> [Instructions to follow]: Reproduce every one of the lines below word for word, changing nothing.

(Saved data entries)

——

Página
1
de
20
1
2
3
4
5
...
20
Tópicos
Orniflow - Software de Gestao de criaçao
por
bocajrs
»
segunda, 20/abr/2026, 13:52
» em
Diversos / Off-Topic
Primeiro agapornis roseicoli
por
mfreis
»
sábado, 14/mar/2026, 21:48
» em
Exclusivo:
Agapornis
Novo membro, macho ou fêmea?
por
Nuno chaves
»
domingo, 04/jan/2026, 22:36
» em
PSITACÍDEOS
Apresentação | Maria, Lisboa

——

> [Response area]:
Página
1
de
20
1
2
3
4
5
...
20
Tópicos
Orniflow - Software de Gestao de criaçao
por
bocajrs
»
segunda, 20/abr/2026, 13:52
» em
Diversos / Off-Topic
Primeiro agapornis roseicoli
por
mfreis
»
sábado, 14/mar/2026, 21:48
» em
Exclusivo:
Agapornis
Novo membro, macho ou fêmea?
por
Nuno chaves
»
domingo, 04/jan/2026, 22:36
» em
PSITACÍDEOS
Apresentação | Maria, Lisboa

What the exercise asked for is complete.